Musician, Ruby on Rails Entusiast, Composer, Programmer and Lover of Hot Sauce

Working With Server Processes

Posted: July 27th, 2009 | Author: mindtonic | Filed under: Development, Unix | Tags: , | No Comments »

A simple little entry, I know, but a powerful tool to use and remember!

Display full information about each of the processes currently running.:

ps -ef

Output:
UID PID PPID C STIME TTY TIME CMD
hope 29197 18961 0 Sep27 ? 00:00:06 sshd: hope@pts/87
hope 32097 29197 0 Sep27 pts/87 00:00:00 -csh
hope 7209 32097 0 12:17 pts/87 00:00:00 ps -ef

To see just Ruby processes:

ps -ef | grep ruby

How to Kill Processes for a User

I had a BackgrounDRb process that just wouldn’t give it up, for a month, really!

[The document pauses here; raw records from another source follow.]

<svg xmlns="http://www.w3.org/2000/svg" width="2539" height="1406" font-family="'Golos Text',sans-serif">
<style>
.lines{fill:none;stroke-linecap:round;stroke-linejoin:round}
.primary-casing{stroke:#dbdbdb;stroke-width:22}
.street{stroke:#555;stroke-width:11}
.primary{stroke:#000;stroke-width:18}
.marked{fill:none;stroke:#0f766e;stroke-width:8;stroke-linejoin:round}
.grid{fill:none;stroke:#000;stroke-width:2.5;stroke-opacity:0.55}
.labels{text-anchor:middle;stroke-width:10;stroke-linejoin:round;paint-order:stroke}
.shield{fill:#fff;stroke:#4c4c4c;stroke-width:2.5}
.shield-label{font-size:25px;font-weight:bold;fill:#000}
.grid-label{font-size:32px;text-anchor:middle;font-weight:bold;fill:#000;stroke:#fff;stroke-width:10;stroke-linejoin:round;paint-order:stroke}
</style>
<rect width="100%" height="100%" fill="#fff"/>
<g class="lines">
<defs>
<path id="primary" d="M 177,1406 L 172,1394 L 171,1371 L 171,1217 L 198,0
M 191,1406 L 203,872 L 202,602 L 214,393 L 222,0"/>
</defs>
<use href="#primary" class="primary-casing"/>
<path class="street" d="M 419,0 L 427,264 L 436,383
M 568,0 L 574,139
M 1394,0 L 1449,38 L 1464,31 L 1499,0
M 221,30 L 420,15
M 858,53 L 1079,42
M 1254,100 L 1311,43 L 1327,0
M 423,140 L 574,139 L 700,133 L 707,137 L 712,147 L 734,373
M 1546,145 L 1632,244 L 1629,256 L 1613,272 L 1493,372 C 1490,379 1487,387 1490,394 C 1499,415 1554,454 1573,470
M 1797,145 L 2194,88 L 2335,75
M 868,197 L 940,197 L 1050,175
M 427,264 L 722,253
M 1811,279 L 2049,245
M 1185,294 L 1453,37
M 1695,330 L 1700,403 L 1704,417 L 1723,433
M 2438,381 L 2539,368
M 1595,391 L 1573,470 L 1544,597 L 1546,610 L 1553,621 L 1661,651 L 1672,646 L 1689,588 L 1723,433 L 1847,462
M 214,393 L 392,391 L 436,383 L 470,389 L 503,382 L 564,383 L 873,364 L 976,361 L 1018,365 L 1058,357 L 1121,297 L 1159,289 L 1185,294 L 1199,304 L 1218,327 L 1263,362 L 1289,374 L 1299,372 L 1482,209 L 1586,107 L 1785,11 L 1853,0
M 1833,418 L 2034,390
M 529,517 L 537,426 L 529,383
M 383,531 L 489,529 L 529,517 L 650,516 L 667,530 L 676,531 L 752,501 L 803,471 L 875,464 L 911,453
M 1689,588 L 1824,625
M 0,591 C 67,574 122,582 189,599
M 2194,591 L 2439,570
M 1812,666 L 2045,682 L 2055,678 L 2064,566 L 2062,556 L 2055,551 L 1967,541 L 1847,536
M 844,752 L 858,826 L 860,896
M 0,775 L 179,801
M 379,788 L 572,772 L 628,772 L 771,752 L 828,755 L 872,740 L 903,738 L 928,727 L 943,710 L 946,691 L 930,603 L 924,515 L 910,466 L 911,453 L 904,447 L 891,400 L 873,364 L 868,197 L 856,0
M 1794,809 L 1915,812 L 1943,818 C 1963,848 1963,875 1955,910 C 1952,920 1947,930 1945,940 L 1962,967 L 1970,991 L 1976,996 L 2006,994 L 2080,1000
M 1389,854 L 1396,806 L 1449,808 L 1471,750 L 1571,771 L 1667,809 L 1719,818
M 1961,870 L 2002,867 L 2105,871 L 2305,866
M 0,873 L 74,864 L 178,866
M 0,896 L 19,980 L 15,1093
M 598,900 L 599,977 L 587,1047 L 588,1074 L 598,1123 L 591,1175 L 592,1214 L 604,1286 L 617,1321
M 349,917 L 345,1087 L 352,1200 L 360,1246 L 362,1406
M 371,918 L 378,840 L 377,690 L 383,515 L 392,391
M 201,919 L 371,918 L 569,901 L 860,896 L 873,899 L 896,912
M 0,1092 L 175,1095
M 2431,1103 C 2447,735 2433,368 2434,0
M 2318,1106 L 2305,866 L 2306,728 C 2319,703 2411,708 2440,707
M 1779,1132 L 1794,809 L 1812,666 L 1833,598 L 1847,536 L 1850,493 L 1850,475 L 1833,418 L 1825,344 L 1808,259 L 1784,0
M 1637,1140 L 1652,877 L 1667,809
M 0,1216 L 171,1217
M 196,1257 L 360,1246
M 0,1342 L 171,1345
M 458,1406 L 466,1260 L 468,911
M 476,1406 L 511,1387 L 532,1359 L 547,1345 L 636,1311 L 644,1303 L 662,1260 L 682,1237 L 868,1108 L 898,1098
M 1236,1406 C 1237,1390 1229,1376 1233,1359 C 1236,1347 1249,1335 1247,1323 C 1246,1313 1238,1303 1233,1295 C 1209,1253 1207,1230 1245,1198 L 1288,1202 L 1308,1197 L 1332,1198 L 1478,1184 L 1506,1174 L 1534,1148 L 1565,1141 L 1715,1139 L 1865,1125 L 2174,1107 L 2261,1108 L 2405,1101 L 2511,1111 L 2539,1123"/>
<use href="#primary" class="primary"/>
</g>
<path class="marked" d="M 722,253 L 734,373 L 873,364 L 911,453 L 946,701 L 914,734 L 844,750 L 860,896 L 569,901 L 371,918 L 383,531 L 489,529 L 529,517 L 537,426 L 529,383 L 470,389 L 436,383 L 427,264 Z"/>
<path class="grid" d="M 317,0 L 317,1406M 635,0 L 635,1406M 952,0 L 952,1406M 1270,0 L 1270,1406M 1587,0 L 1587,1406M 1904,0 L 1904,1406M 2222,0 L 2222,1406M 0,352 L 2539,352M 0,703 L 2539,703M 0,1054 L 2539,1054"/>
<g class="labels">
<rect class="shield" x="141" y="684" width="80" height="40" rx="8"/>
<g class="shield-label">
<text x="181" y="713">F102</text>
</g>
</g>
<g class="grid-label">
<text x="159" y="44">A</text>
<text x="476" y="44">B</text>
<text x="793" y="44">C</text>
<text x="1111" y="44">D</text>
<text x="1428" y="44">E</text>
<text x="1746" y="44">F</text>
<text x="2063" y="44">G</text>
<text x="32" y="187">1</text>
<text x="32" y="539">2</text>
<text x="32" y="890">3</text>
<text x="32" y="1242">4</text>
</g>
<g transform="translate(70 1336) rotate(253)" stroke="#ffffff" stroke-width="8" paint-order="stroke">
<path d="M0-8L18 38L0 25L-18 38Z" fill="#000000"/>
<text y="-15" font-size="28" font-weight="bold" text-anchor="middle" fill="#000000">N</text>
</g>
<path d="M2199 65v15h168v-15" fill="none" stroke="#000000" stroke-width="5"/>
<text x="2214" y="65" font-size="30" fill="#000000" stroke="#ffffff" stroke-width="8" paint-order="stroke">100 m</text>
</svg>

When all else failed, this worked:

kill -9 `ps -u username | grep -v PID | awk '{ printf ("%s ", $1); }'`

Replace username with the actual user name. Of course you should only use the -9 option when you really have to.

The New Way

Instead of going through all of that, you can simply use the pkill command if you already know the process name or part of it.

$ pkill packet_worker_runner

It’s as simple as that. You should note that pkill will kill all processes matching the search text, in this case backgroundrb processes which can be identified by the packet_worker_runner process name.

If you want to see what process names are matched before using the pkill command, you can use the ps command as described above.